▶ **DOCUMENT PASSAGE**:
____________________

In his October 10, 2013 Report, Mr. Thomas gave his opinion of the range of revenue and profits that mSF would have generated from the sale of its products to AHS's Preferred and Network contractors if AHS had complied with its duty of good faith and fair dealing with respect to its obligation under the MOA to impose certain status reporting requirements on those contractors. (10/10/13 Thomas Rpt. at 3.) Mr. Thomas used a Monte Carlo Simulation to calculate two-year forecasts for mSF's revenue and profits "using mSF-provided business data, service pricing schedules, and the size of the AHS contractor base." (Id. at 3.) In his Report, Mr. Thomas estimated that if AHS had complied with its status reporting requirements obligation under the MOA, a minimum of 28% and a maximum of 53% of AHS's Preferred and Network contractors would have purchased mSF's products. (Id. at 5, 7.) The Report refers to these percentages as "Market Penetration Assumptions." (Id.) Mr. Thomas explains in the Report that he based his Market Penetration Assumptions on the responses of 191 of AHS's estimated 4500 Preferred and Network contractors to pressure placed on them by AHS to become compliant with their status reporting requirements in June 2010 (Id. at 5, 7.) Mr. Thomas explains his calculation of the Market Penetration Assumptions in the Report as follows:

We found that, in response to the limited pressure from AHS, eight (8) contractors responded by enrolling in an mSF product to address compliance. Our analysis also found that a low of 7 and a high of 21 contractors similarly pressured by AHS used AHS services to become compliant by the end of 2010 (the range being dependent upon the Low and High Appointment Set compliance levels used -- 75% to 86.1%). No other AHS contractors responded to AHS's enforcement efforts by becoming compliance using an AHS status reporting option.
The results of this analysis offered a range for use in the Monte Carlo simulation that represents the effect AHS's enforcement efforts would have had upon a contractor's decision to address compliance by purchasing an mSF product or by properly using an AHS status reporting option. The ratio used was the number of contractors who purchased mSF's products out of the total number of contractors who responded to AHS's pressure by taking action. The minimum value (used in the Monte Carlo simulation) for contractors who would have purchased mSF's products to address compliance was 28%. The maximum value was 53%.
We believe this data is representative of the total population of Preferred and Network contractors because it is a statistically significant sample size (191 out of approximately 4,500 Preferred and Network contractors).
(Id. at 6-7.)

____________________

▶ **INFORMATION SUPPLIED**:

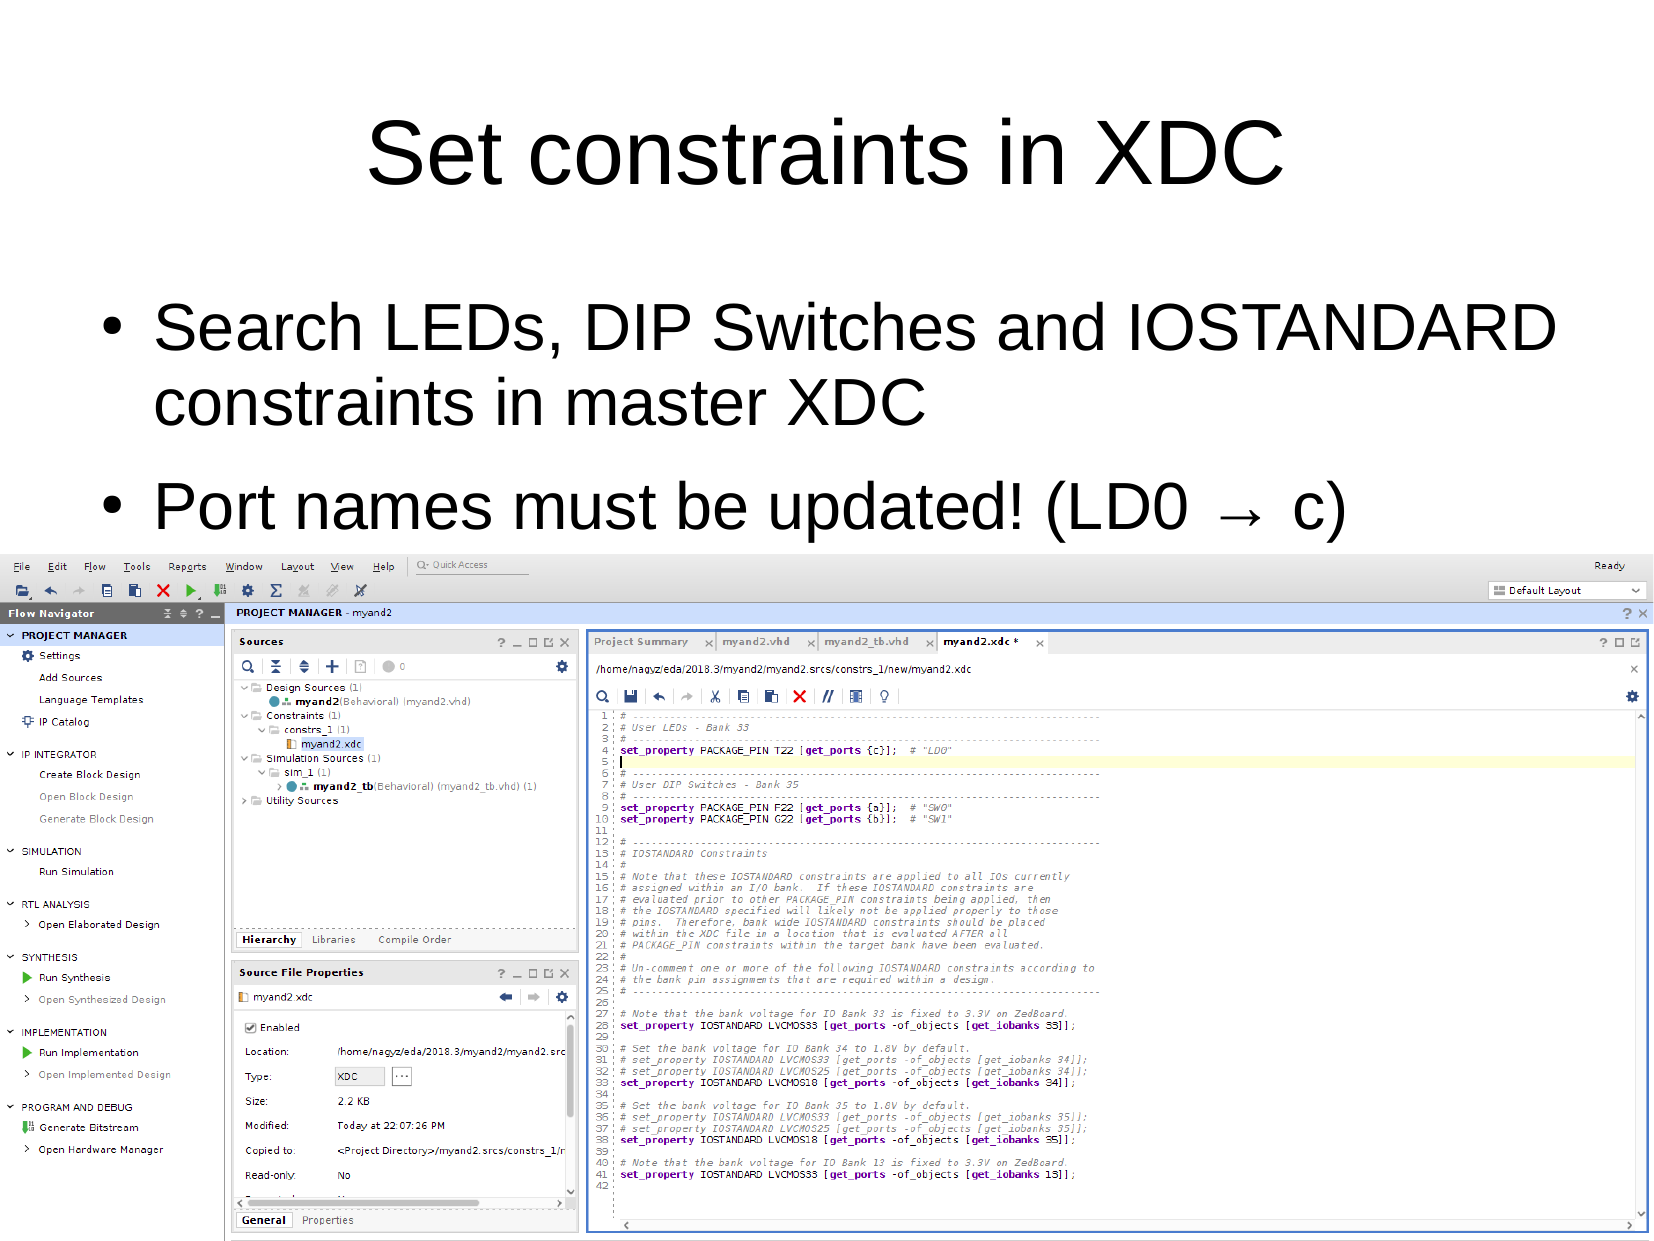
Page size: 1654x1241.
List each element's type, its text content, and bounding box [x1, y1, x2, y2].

____________________

▶ **STATED GOAL**: Translate this sentence from the passage on the Thomas report into Spanish: "The ratio used was the number of contractors who purchased mSF's products out of the total number of contractors who responded to AHS's pressure by taking action." The material is separate from the passage on the Thomas report.

▶ **RESULT**: La proporción utilizada fue el número de contratistas que compraron los productos de mSF sobre el número total de contratistas que respondieron a la presión de AHS tomando medidas.